Así es que ahora la pregunta era más apasionante: ¿por qué hacían eso los primates? La respuesta la obtuvo el mismísimo postulador del término que aparece en el título de este artículo y que pareciera tener un significado aburrido a primera vista. Así es: Eloy Rodríguez, el también colaborador del primatólogo británico Richard Wrangham. El profesor Rodríguez descubrió que las hojas que desencadenaron tal interrogante son ricas en un aceite de aspecto rojizo antimicótico, antibacteriano y antiparasitario, específicamente para aquellos parásitos que abundan en la época de lluvias y ocasionan dolor de estómago y alteraciones en el peristaltismo que finalmente se solemos llamar, diarrea.
Ante esta evidencia, nuevamente en los ojos de los científicos se vislumbró una oportunidad para estudiar más aún a tal espécimen y lograr aniquilar a los parásitos, sin dañar las bacterias propias del intestino.

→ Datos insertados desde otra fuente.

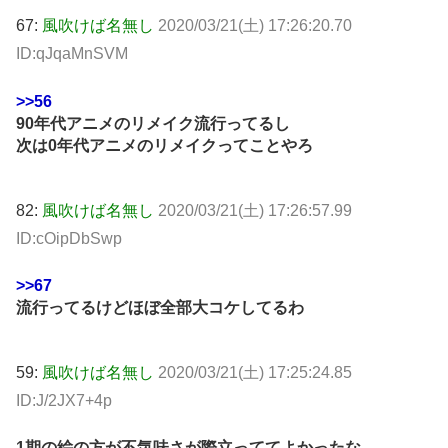
67:
風吹けば名無し
2020/03/21(土) 17:26:20.70
ID:qJqaMnSVM
>>56
90年代アニメのリメイク流行ってるし
次は0年代アニメのリメイクってことやろ
82:
風吹けば名無し
2020/03/21(土) 17:26:57.99
ID:cOipDbSwp
>>67
流行ってるけどほぼ全部大コケしてるわ
59:
風吹けば名無し
2020/03/21(土) 17:25:24.85
ID:J/2JX7+4p
1期の絵の方が不気味さが際立っててよかったな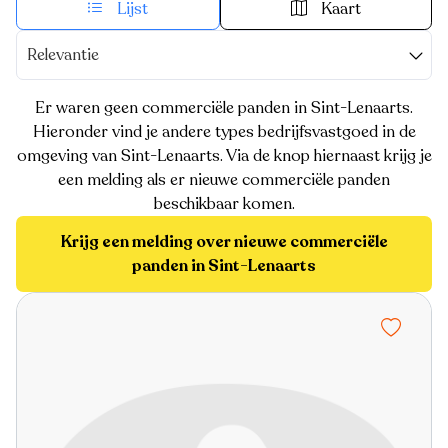
Lijst
Kaart
Relevantie
Er waren geen commerciële panden in Sint-Lenaarts.
Hieronder vind je andere types bedrijfsvastgoed in de
omgeving van Sint-Lenaarts. Via de knop hiernaast krijg je
een melding als er nieuwe commerciële panden
beschikbaar komen.
Krijg een melding over nieuwe commerciële
panden in Sint-Lenaarts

En 1989, al respecto de las hojas de Aspilia, Huffman encontró que éstas servían como una potente trampa pegajosa para ratas en las que los parásitos quedaban pegadas al pasar por el tubo digestivo o como una “alfombra mágica” que obviamente no le pertenecía a ningún diamante en bruto.
Ante tales descubrimientos, hay algo que nunca se podrá saber: quién fue el primate pionero que, probando un buffet interminable de plantas, corrió con la suerte y se dio cuenta de que esas hojas amargas le curaba el dolor de estómago, y fue con victorioso contando el chisme.
Así, la zoofarmacognosia no sólo tiene que ver con el consumo de plantas, pues existe evidencia científica que diferentes especies también recurren a frutos que mezclan con saliva y a manera de pomada, repelen insectos u otros seres vivos; también tiene que ver con el acto deliberado de comer rocas o suelo como automedicación para aliviar la acidez estomacal o por consumir ciertos minerales.
No hay que olvidar las ocasiones en los que ciertas aves posan y se dan cita ante miles de hormigas, que con su hábil caminar, piojos u otros parásitos salen huyendo de sus plumas por el ácido fórmico que tan organizados seres producen.
Regresando con los cetáceos que en ocasiones suelen ser más inteligentes que nuestra propia especie, se ha dicho que el uso de las esponjas podría ser más que por estética, para sobrevivir: proteger sus rostros de ser atravesados por espinas de organismos que habitan en las profundidades. Gracias a ellas, los delfines nariz de botella pueden asomarse a lo oscurito del océano sin apuración.